Retype each entry exactly as written, and keep the pictures out of the copy.

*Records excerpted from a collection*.
□ □ □

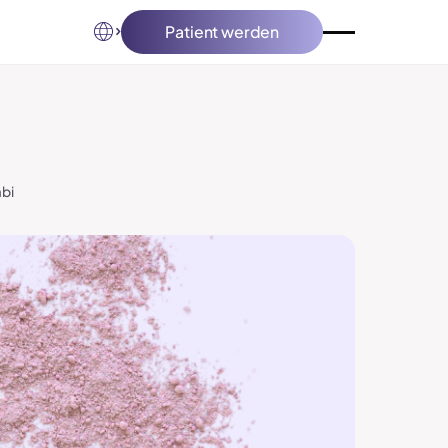
Patient werden
Patient werden
bi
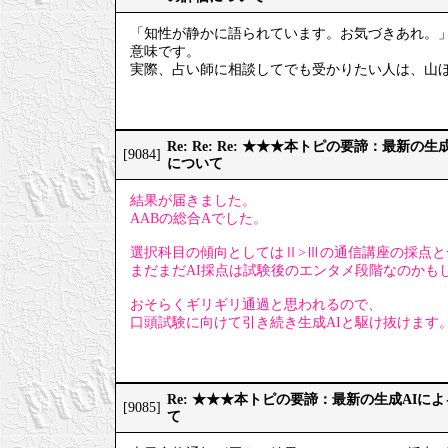
「知性が静かに語られています。お気づきあれ。
意味です。
実際、占い師に相談してでも受かりたい人は、山
Re: Re: Re: ★★★本トピの要諦：最新
[9084]
について
結果が届きました。
AABの総合Aでした。
選択科目の傾向としてはⅡ>Ⅲの通信講座の採点と
まだまだAI採点は試験後のエンタメ段階なのかも
おそらくギリギリ通過と思われるので、
口頭試験に向けて引き続き生成AIと駆け抜けます
Re: ★★★本トピの要諦：最新の生成AIに
[9085]
て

□ □ □

*OUTPUT FOR THIS TASK*.
Patient werden
Patient werden
bi
「知性が静かに語られています。お気づきあれ。
意味です。
実際、占い師に相談してでも受かりたい人は、山
Re: Re: Re: ★★★本トピの要諦：最新
[9084]
について
結果が届きました。
AABの総合Aでした。
選択科目の傾向としてはⅡ>Ⅲの通信講座の採点と
まだまだAI採点は試験後のエンタメ段階なのかも
おそらくギリギリ通過と思われるので、
口頭試験に向けて引き続き生成AIと駆け抜けます
Re: ★★★本トピの要諦：最新の生成AIに
[9085]
て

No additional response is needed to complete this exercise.